Read-only gating already works; add the present-plan → user-approve → execute transition (Claude's ExitPlanMode reads a plan file + flips out of read-only on approval). Where: tui.py mode handling + a plan file under ~/.mantis-agent/. Acceptance: exiting plan mode shows the plan and asks to proceed; approving enables mutating tools.

T1.7 — Structured compaction summary · S · 🟠

Swap compact.py's "200–400 words of prose" prompt for Claude's 9-section format (Primary Request · Technical Concepts · Files & Code with snippets · Errors & Fixes · Pending Tasks · Current Work · Next Step). Preserves file/line/error fidelity across a resumed coding turn. Acceptance: a compacted summary contains file paths + the pending task.

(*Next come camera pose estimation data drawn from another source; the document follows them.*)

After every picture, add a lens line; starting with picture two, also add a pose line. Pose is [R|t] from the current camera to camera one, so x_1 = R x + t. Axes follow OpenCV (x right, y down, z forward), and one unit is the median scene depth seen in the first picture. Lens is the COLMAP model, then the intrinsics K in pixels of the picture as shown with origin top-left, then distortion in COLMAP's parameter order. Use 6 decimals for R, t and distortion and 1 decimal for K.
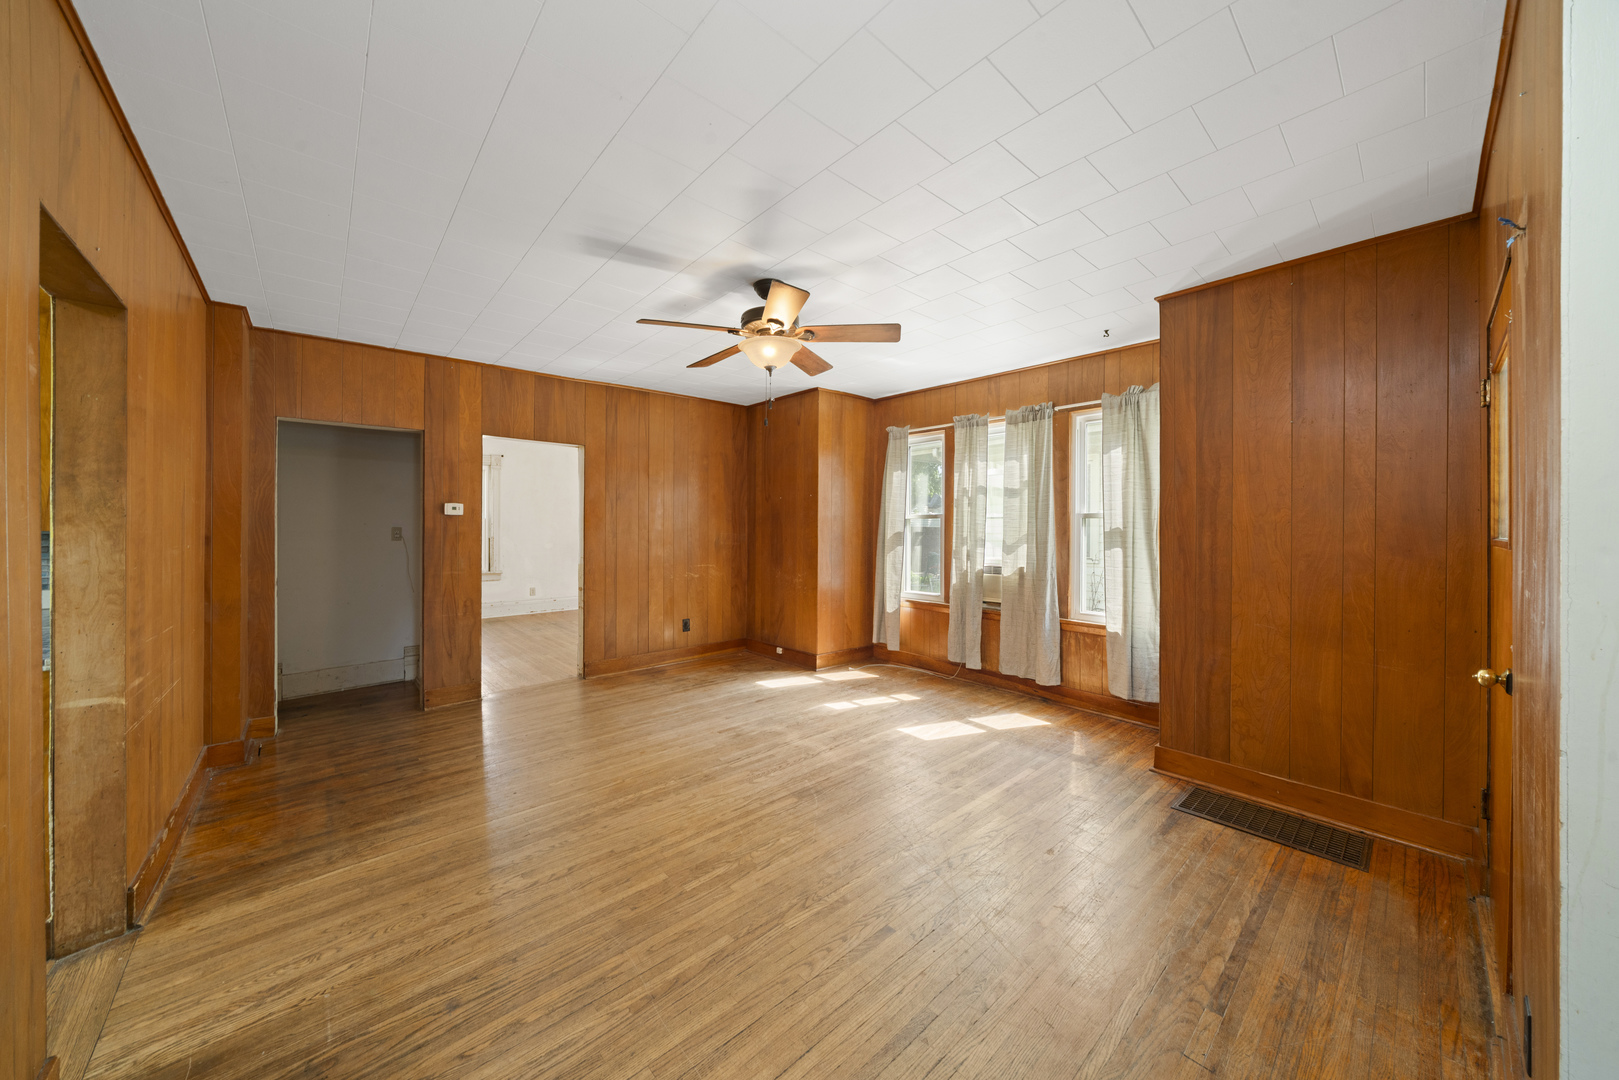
lens RADIAL K [[562.1, 0, 804.2], [0, 562.1, 527.0], [0, 0, 1]] dist [-0.004816, -0.000264]
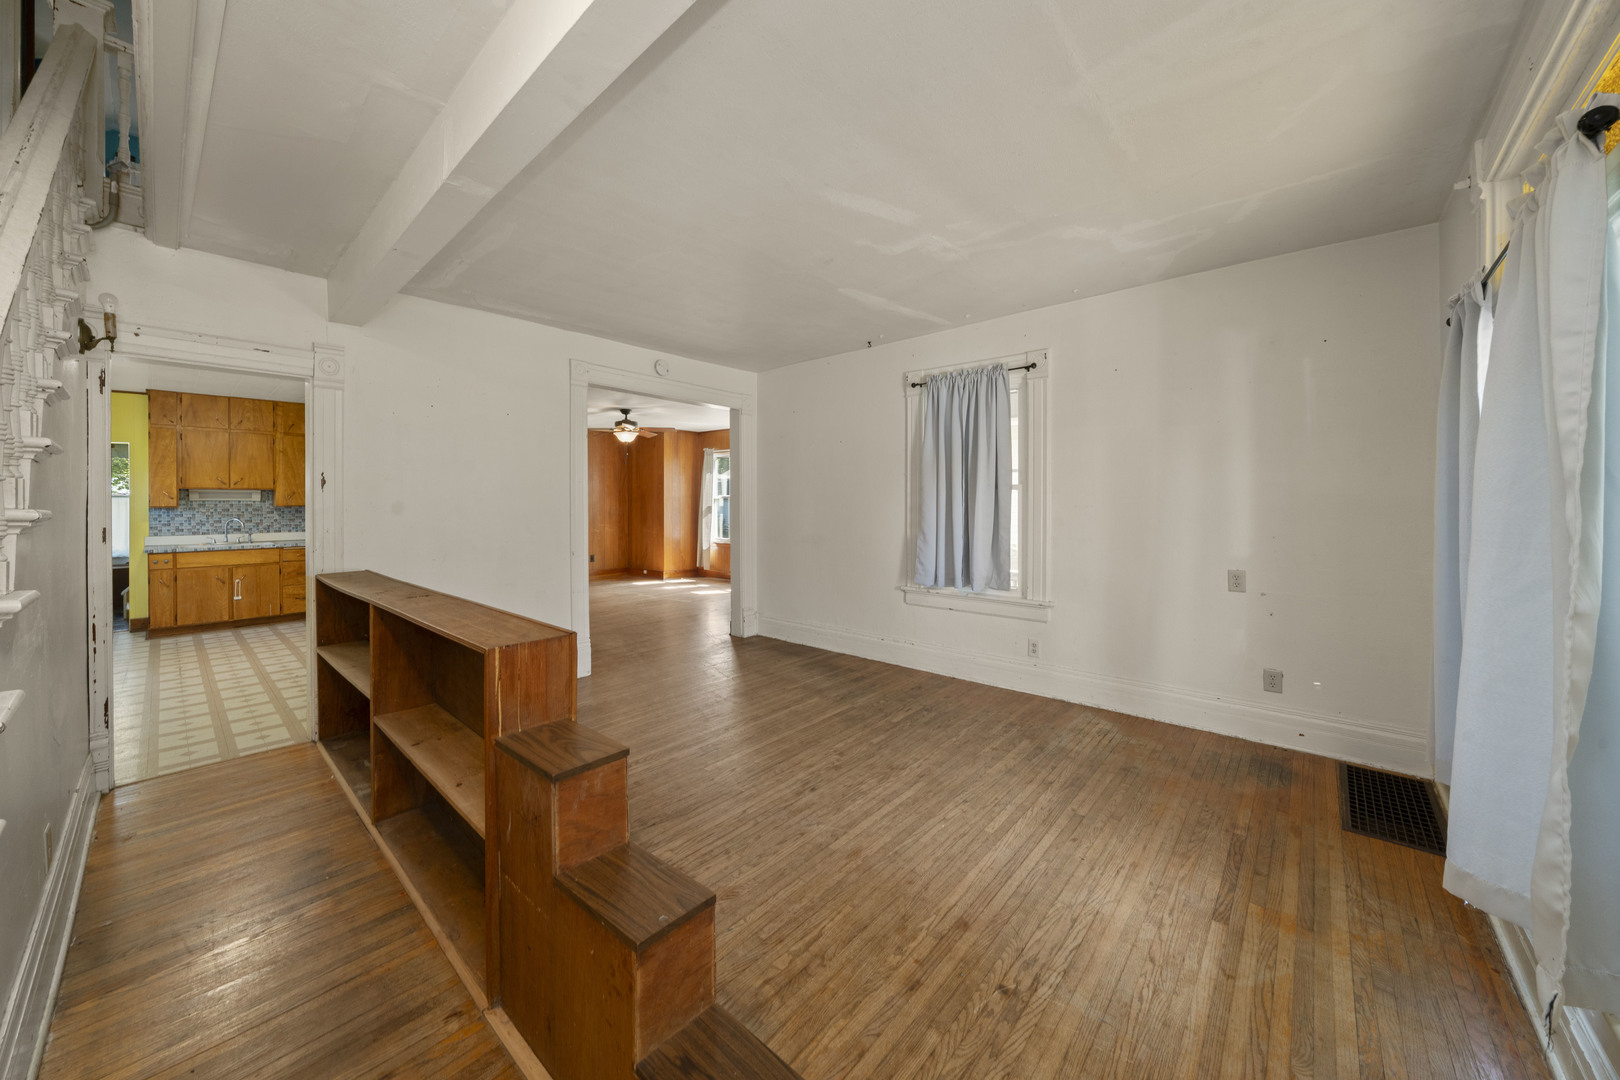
lens RADIAL K [[562.5, 0, 776.6], [0, 562.5, 509.3], [0, 0, 1]] dist [-0.004816, -0.000264]
pose [[0.995424, -0.005899, 0.095378, 0.253680], [0.004805, 0.999920, 0.011686, -0.000547], [-0.095439, -0.011175, 0.995373, -1.031223]]
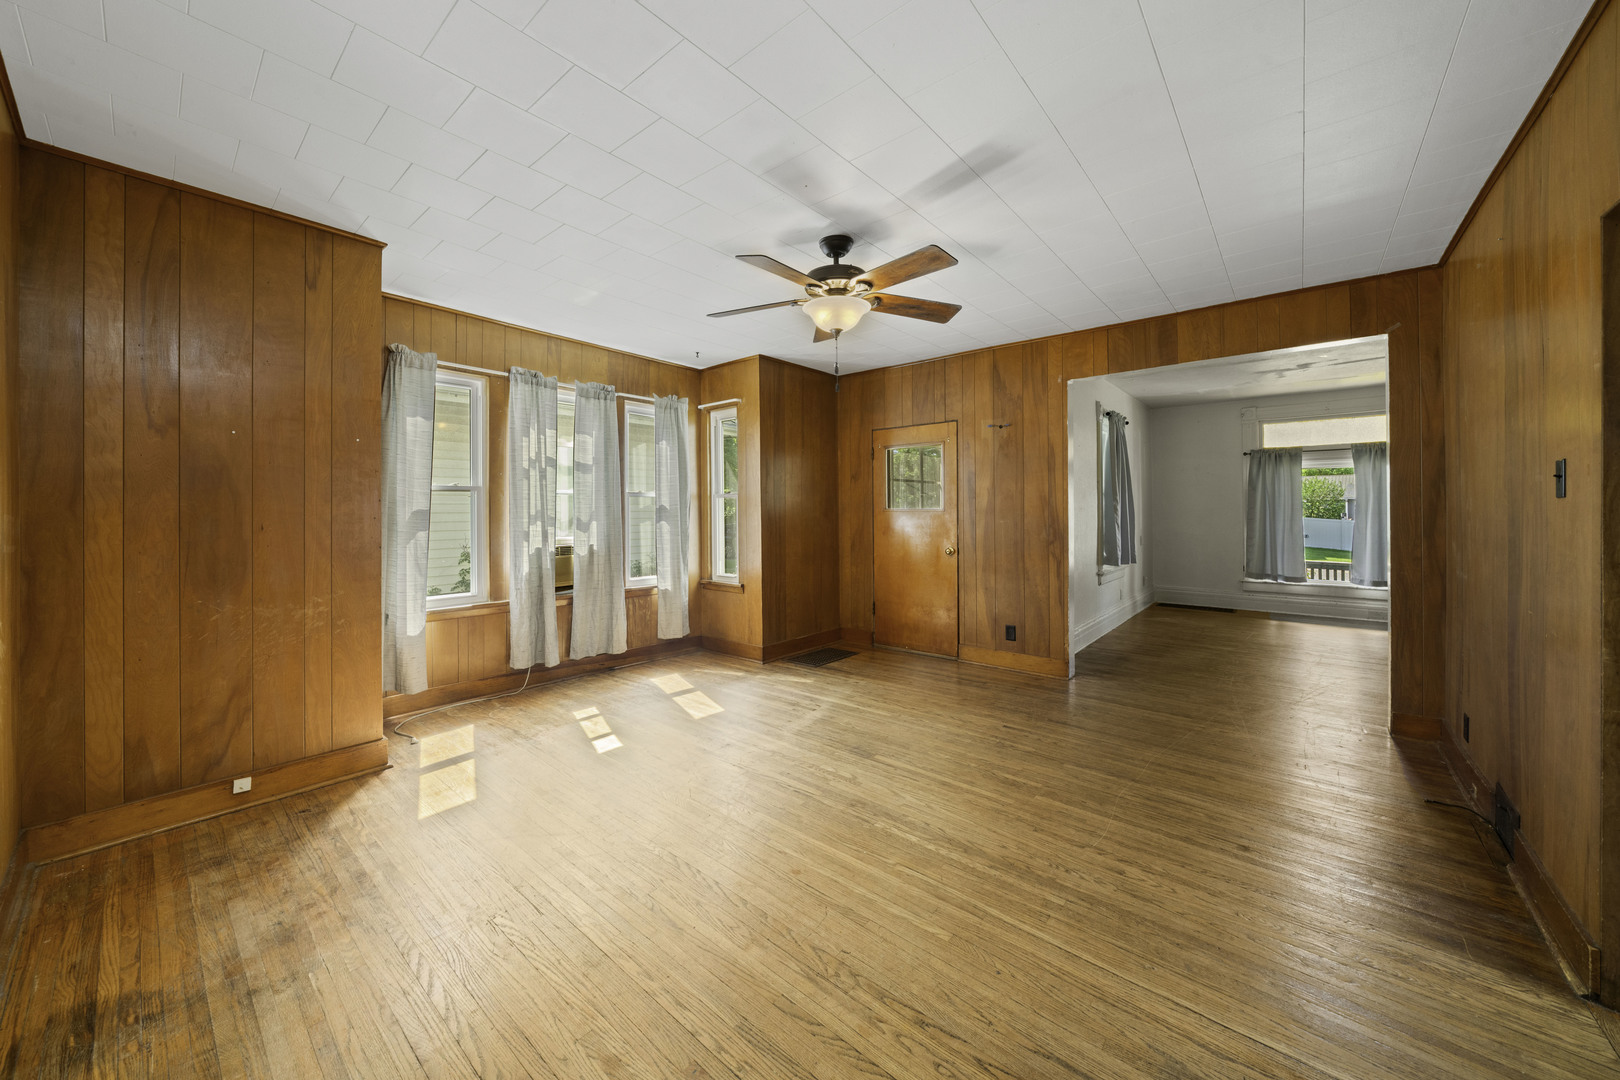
lens RADIAL K [[562.5, 0, 786.5], [0, 562.5, 506.1], [0, 0, 1]] dist [-0.004816, -0.000264]
pose [[-0.108116, 0.001425, 0.994137, -0.633969], [-0.000567, 0.999999, -0.001495, 0.005547], [-0.994138, -0.000725, -0.108115, 0.766883]]
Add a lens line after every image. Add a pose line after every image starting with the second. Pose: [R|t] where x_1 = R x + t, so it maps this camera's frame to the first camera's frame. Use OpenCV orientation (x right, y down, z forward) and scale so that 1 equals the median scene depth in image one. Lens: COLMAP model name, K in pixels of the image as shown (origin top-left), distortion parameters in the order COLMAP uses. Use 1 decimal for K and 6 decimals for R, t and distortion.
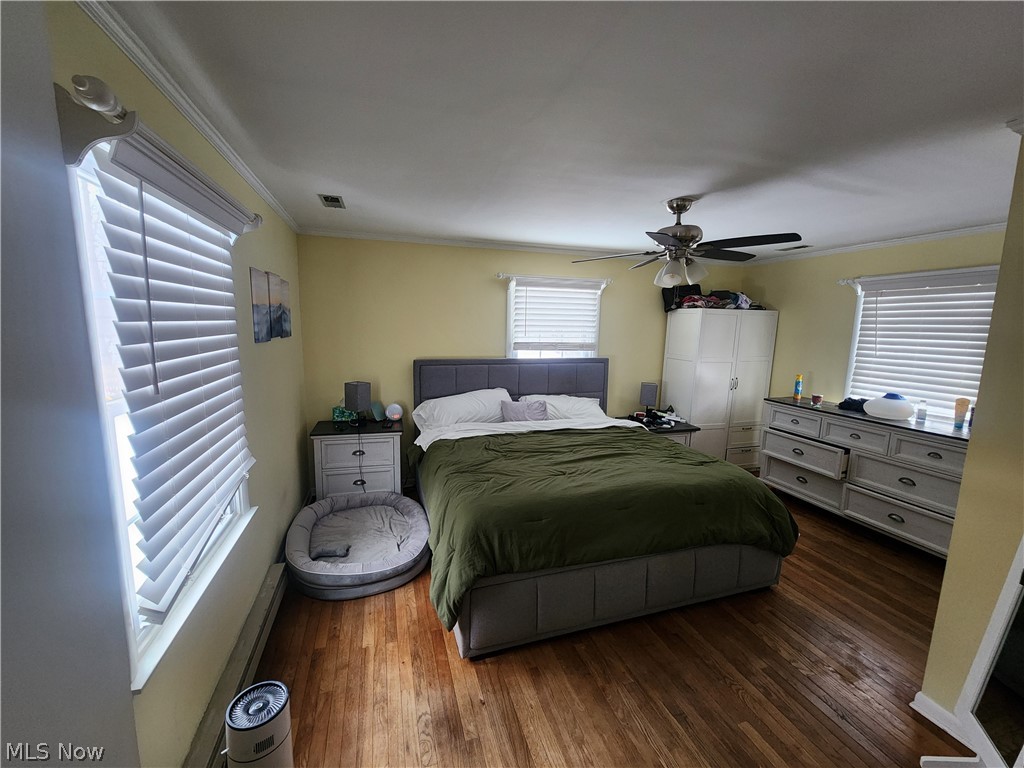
lens RADIAL K [[416.9, 0, 507.9], [0, 416.9, 378.5], [0, 0, 1]] dist [0.001191, -0.000140]
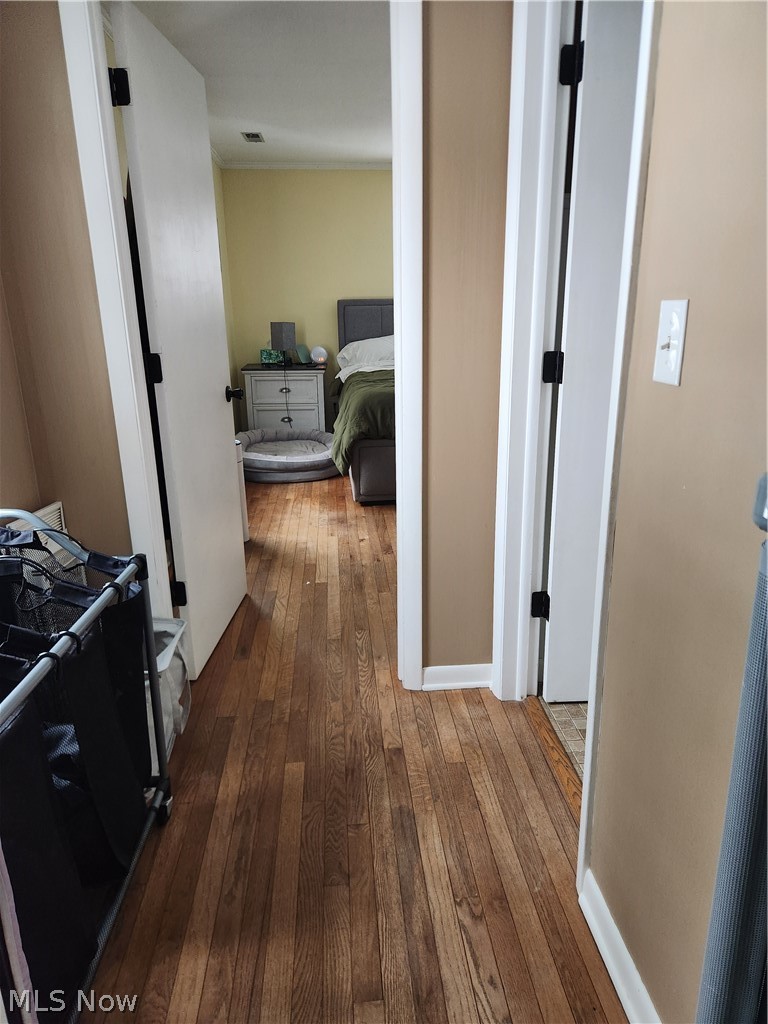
lens RADIAL K [[687.3, 0, 391.0], [0, 687.3, 514.0], [0, 0, 1]] dist [0.014322, 0.000162]
pose [[0.976717, 0.036435, -0.211417, 0.284266], [-0.000393, 0.985775, 0.168069, 0.200746], [0.214534, -0.164072, 0.962837, -0.670400]]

T1.8 — LSP tool · L · 🟠 (highest capability ceiling)

Semantic navigation grep can't do: goto-definition, find-references, hover, document/workspace symbols, call hierarchy. Where: new builtin_tools/lsp.py + an LSP client + per-language server discovery (pyright, rust-analyzer, tsserver…). Big, but the single largest capability gap for a coding agent. Acceptance: lsp(op="references", symbol=…) returns real references in a Python project.

🟡 Tier 2 — Nice-to-have / polish

Near-free (S): vim input mode + external editor ✅ SHIPPED (v1.19.0) · /copy last reply to clipboard (OSC) · todo state re-injected as a <system-reminder> each turn · model fallback (Agent(fallback_model=…), switch on overload via retry.py).

Moderate (M): /diff aggregate session changes (reuse _render_diff) · /cost token counter · /export transcript to file · /memory edit memory files in $EDITOR · AskUserQuestion tool ✅ SHIPPED (v1.12.0) · multimodal/notebook Read (image/PDF/.ipynb) · NotebookEdit tool · MCP resources (resources/list/read), prompts (prompts/list/get), OAuth/bearer auth, progress notifications · hooks: ✅ matchers + multiple-per-event SHIPPED (v1.23.0); shell hooks + fire-all-events + shell/command hooks + actually fire all 28 events (today only PreToolUse/PostToolUse/PermissionDenied dispatch) · microcompaction (cache-aware tool-result eliding, runs every turn, cheaper than full compaction) · word-level intra-line diff highlighting ✅ SHIPPED (v1.22.0) · distinct styled panel for API ThinkingBlocks · inline image rendering (iTerm/kitty protocol).

Worktree / Sleep / Config tools (M/S): EnterWorktree/ExitWorktree (isolated git worktree under .mantis-agent/worktrees/), Sleep (interruptible wait, no held shell), Config (model-driven settings get/set).

⚫ Skip — Anthropic-infra-specific, not worth it for an OSS local agent

Team/Task/Coordinator swarm tools · SendMessage (inter-agent sockets) · ScheduleCron/RemoteTrigger (hosted cron) · Brief (Kairos proactive channel) · REPL ("code-mode") · login/logout/feedback/extra-usage/install-slack-app/install-github-app/billing commands · PowerShell (unless Windows-native is a goal).

Where mantis already matches or beats the reference (don't "fix" these)

Sessions fork/rewind/checkpoint (session_tree.py) · mid-stream parallel tool dispatch · OSS-model text-tool-call salvage + repeated-call circuit breaker (genuinely ahead) · tracing (InMemoryTracer/OTelTracer) · per-model modelUsage + budget · the diff/markdown/streaming rendering · plan-mode read-only gating (the enforcement exists; only the approval handoff is missing) · SDK message shapes 1:1.

Suggested execution order

T0.1 → T0.5 (one focused, tested release each — small diffs, plumbing exists).
T1.1 (@-mentions) + T1.2 (/init + project memory) — biggest UX jump.
T1.4 (tool upgrades) + T1.5 (/context) + T1.7 (structured summary) — quick quality lifts.
Then T1.3 (skills), T1.6 (plan handoff), and T1.8 (LSP) as larger efforts.

Ship each as its own version per the release workflow in AGENTS.md. Verify the wheel imports before publishing.